The fact that Top Gun was the last film that made flying seem exciting is an indicator of how difficult flight is to capture on screen, as well as how the aviation industry has lost its glamour in an age of no-frills airlines. Swank, as the photos in the end credits demonstrate, is a doppelganger for Earhart, yet one hopes that in real life the aviator was a bit more charismatic and less long-winded. The film is based on two books, Susan Butler's East to the Dawn and Mary S Lovell's The Sound of Wings, and the scriptwriters seem to try to make up for the confusing, non-linear story by including too much pointless exposition. It fails to give the tale any thrust - and this is particularly problematic as most of the audience will already know that Earhart doesn't reach her destination.

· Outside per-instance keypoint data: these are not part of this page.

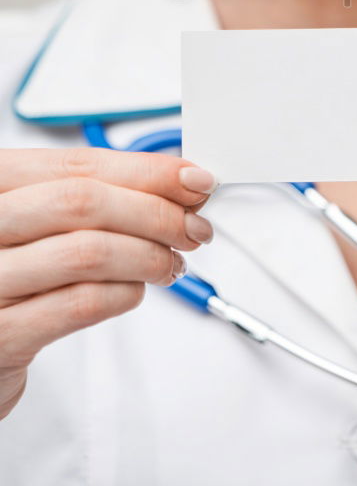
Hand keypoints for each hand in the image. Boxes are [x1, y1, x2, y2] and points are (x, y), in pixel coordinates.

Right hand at [0, 146, 216, 419]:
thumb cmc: (12, 274)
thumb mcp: (43, 222)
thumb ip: (101, 195)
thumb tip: (181, 183)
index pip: (79, 165)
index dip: (146, 171)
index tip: (194, 180)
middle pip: (84, 202)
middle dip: (155, 213)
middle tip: (193, 228)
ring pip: (88, 252)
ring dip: (149, 256)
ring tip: (171, 264)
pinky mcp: (1, 336)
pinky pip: (80, 304)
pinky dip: (124, 293)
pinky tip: (136, 290)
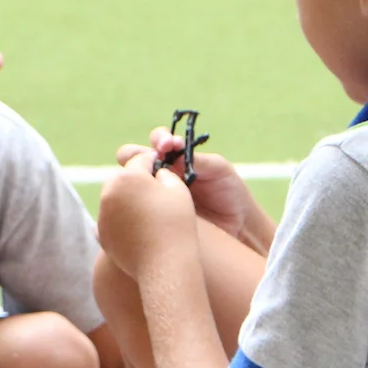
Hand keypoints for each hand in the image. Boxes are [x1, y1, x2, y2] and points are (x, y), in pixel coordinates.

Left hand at [97, 151, 198, 279]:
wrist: (164, 265)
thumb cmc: (176, 224)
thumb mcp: (179, 189)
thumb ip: (165, 173)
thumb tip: (156, 172)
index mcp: (127, 177)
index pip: (141, 161)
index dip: (155, 164)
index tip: (164, 171)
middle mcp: (108, 192)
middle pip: (123, 179)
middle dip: (137, 182)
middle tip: (156, 194)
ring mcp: (102, 215)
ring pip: (115, 199)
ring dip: (128, 200)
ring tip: (148, 213)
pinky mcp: (101, 234)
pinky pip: (111, 219)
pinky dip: (122, 220)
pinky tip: (140, 229)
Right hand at [116, 128, 268, 252]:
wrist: (237, 227)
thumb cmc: (229, 192)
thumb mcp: (218, 170)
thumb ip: (197, 160)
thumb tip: (172, 154)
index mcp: (174, 159)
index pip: (157, 142)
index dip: (160, 140)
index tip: (171, 145)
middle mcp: (158, 175)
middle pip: (132, 158)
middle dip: (137, 155)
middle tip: (154, 159)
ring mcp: (151, 196)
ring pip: (129, 184)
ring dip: (133, 180)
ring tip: (150, 183)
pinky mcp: (150, 216)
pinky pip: (135, 208)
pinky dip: (133, 204)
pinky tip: (143, 206)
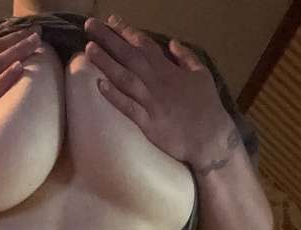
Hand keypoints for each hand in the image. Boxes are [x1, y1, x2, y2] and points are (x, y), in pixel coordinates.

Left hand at [83, 15, 230, 166]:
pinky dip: (115, 96)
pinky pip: (129, 107)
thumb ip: (186, 56)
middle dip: (108, 39)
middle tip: (89, 26)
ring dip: (106, 62)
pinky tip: (100, 85)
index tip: (110, 20)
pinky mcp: (148, 123)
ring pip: (125, 78)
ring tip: (89, 49)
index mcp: (168, 69)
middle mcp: (157, 82)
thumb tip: (172, 42)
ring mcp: (152, 102)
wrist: (211, 138)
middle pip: (129, 56)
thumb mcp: (202, 74)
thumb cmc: (207, 107)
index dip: (126, 31)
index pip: (144, 44)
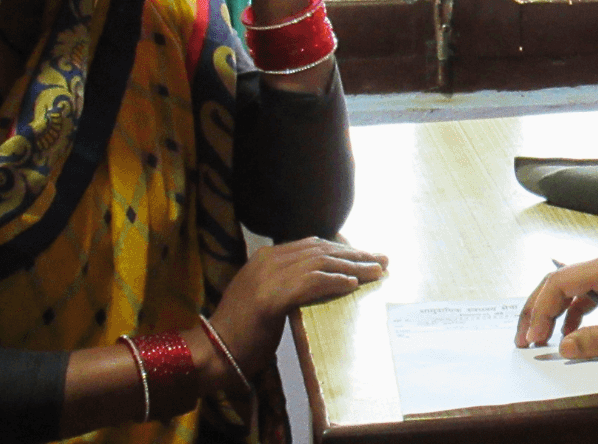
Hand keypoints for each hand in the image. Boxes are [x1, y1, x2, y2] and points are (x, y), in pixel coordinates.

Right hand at [207, 238, 386, 379]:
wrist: (215, 352)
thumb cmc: (243, 332)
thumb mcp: (266, 297)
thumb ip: (289, 283)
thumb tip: (324, 281)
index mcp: (265, 258)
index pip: (313, 246)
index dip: (343, 249)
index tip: (367, 256)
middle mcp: (267, 260)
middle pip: (321, 251)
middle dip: (355, 255)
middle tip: (383, 260)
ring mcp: (267, 277)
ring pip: (320, 264)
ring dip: (353, 268)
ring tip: (376, 272)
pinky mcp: (270, 297)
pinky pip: (311, 283)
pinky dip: (334, 282)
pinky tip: (352, 285)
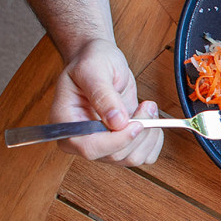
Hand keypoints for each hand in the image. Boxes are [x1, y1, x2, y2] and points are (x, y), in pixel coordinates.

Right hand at [48, 38, 162, 165]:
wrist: (101, 62)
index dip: (116, 141)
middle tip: (147, 105)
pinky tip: (151, 120)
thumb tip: (117, 122)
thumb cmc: (91, 62)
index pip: (89, 148)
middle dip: (138, 132)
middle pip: (115, 155)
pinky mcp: (121, 144)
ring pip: (132, 158)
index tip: (136, 124)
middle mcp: (83, 140)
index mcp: (66, 124)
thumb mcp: (93, 70)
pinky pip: (144, 156)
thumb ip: (103, 95)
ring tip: (148, 108)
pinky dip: (154, 140)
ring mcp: (103, 144)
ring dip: (149, 135)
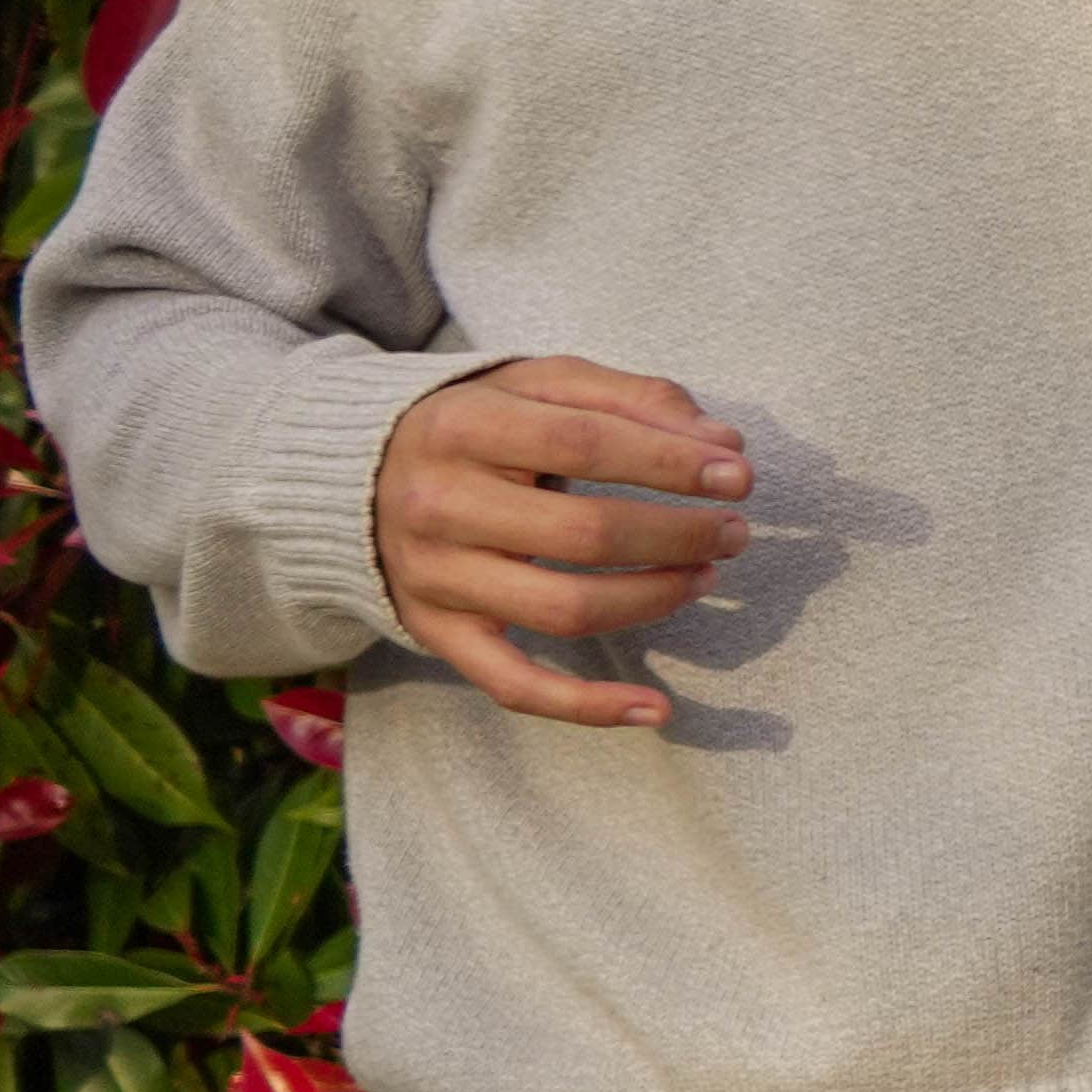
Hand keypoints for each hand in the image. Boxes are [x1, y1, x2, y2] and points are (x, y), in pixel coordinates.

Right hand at [371, 356, 749, 729]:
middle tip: (734, 531)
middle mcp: (438, 505)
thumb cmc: (478, 424)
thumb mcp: (540, 382)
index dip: (673, 463)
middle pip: (584, 534)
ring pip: (564, 610)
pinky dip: (587, 707)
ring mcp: (435, 577)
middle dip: (679, 534)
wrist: (352, 475)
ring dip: (655, 600)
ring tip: (705, 576)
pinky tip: (658, 708)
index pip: (587, 445)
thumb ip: (631, 398)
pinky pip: (514, 684)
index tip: (738, 476)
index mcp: (464, 426)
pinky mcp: (436, 633)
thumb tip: (723, 445)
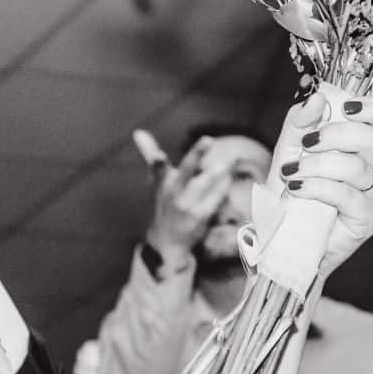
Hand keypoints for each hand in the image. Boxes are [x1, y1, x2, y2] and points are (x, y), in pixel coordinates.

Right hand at [148, 134, 251, 256]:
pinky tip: (229, 178)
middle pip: (186, 171)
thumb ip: (150, 154)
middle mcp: (173, 194)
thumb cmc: (165, 203)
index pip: (157, 169)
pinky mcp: (200, 217)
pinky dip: (224, 186)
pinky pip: (217, 196)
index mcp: (163, 182)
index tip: (158, 157)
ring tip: (234, 158)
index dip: (156, 162)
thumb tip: (138, 131)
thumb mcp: (156, 181)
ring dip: (221, 169)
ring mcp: (187, 206)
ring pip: (207, 181)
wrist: (166, 242)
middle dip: (196, 155)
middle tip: (208, 139)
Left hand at [256, 89, 372, 279]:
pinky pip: (347, 195)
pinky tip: (296, 189)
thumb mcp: (288, 153)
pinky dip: (318, 187)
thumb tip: (317, 97)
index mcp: (362, 149)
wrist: (281, 243)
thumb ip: (299, 124)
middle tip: (306, 144)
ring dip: (318, 165)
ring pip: (357, 167)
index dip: (372, 108)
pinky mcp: (367, 219)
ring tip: (291, 173)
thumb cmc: (290, 197)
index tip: (344, 106)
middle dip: (336, 135)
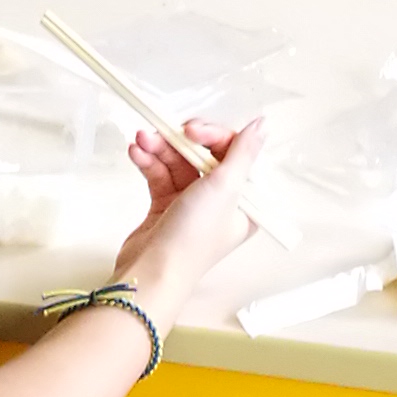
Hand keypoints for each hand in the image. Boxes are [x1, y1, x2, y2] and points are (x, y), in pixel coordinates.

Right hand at [116, 115, 268, 309]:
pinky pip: (160, 175)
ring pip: (178, 162)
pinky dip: (149, 162)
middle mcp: (220, 201)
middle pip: (204, 154)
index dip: (213, 136)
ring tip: (141, 139)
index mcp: (243, 199)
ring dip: (159, 148)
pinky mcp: (166, 207)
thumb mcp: (225, 189)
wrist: (152, 271)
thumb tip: (261, 125)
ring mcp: (192, 203)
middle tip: (165, 132)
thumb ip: (242, 153)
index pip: (233, 152)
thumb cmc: (193, 238)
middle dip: (180, 141)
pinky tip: (136, 152)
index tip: (193, 131)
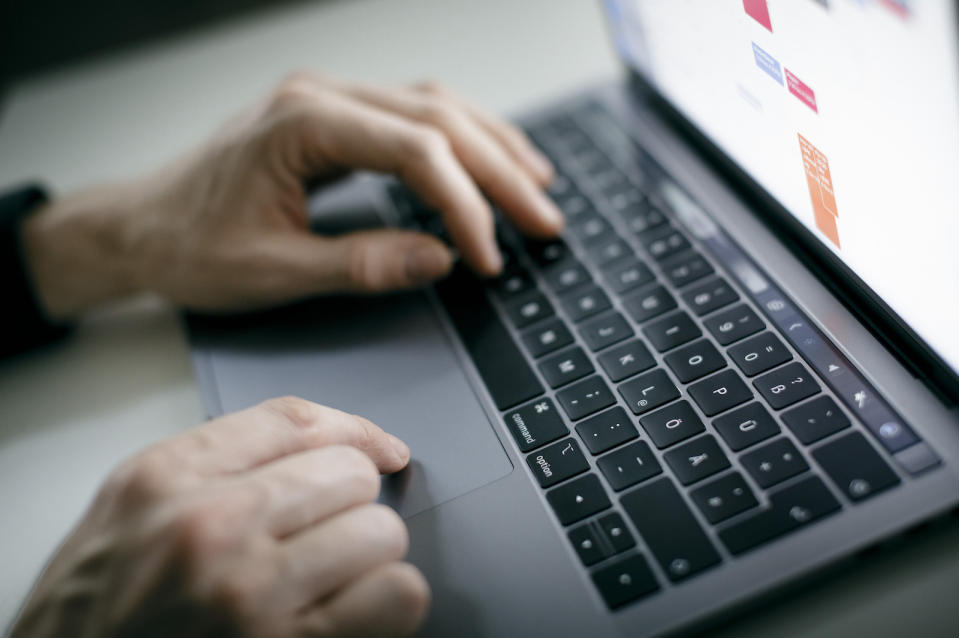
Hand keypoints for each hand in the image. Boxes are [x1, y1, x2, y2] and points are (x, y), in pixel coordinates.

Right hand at [9, 397, 428, 637]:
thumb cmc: (93, 611)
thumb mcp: (130, 508)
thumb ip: (215, 462)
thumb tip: (328, 438)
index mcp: (166, 478)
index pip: (296, 420)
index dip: (355, 430)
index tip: (380, 450)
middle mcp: (209, 526)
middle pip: (349, 474)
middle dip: (350, 503)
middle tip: (324, 535)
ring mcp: (250, 592)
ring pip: (380, 532)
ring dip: (367, 557)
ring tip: (330, 579)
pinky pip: (397, 594)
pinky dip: (388, 601)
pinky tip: (351, 612)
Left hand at [21, 74, 561, 318]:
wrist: (145, 227)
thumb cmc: (192, 247)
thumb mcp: (272, 270)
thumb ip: (359, 264)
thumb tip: (438, 258)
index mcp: (301, 124)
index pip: (414, 150)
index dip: (465, 204)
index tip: (489, 256)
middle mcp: (321, 96)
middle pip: (438, 119)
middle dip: (500, 172)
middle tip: (544, 220)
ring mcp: (330, 101)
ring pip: (435, 107)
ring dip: (493, 148)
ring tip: (538, 187)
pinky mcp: (335, 119)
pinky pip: (415, 117)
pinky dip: (462, 143)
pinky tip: (490, 163)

Richard Gere gives a polished performance as Putnam. He is debonair and delivers romantic lines with a gusto that disregards their corniness. Gere plays a character who has to stand aside as younger men woo his girl. That job falls to Ewan McGregor's Gene Vidal, but once again the Scottish actor falls flat with his American accent. Nair, who directed the excellent Monsoon Wedding, never seems in command of her subject. In this film, she moves into the action arena for the first time, and it seems her strengths as a director lie in character-driven stories. There are too many moments that seem thrown into the mix (such as a contest with fellow female pilots) and do little to further the story or offer insight into Earhart's mindset.

Another side story that doesn't work is Earhart's battle to keep her alcoholic co-pilot, Fred Noonan (Christopher Eccleston), in check. He is supposed to navigate their landings and she needs to keep him sober. Nair suggests that he may not have been in best shape when they crashed. But the director's failure to make a final call on the matter is another dramatic failing. Only vintage fashion lovers will be able to find something positive about Amelia. The costume designer Kasia Walicka-Maimone has done an excellent job mixing flying uniforms with flowery kimonos. Nonetheless, the period details can do nothing to save this script from dying a death that is perhaps just as spectacular as Earhart's.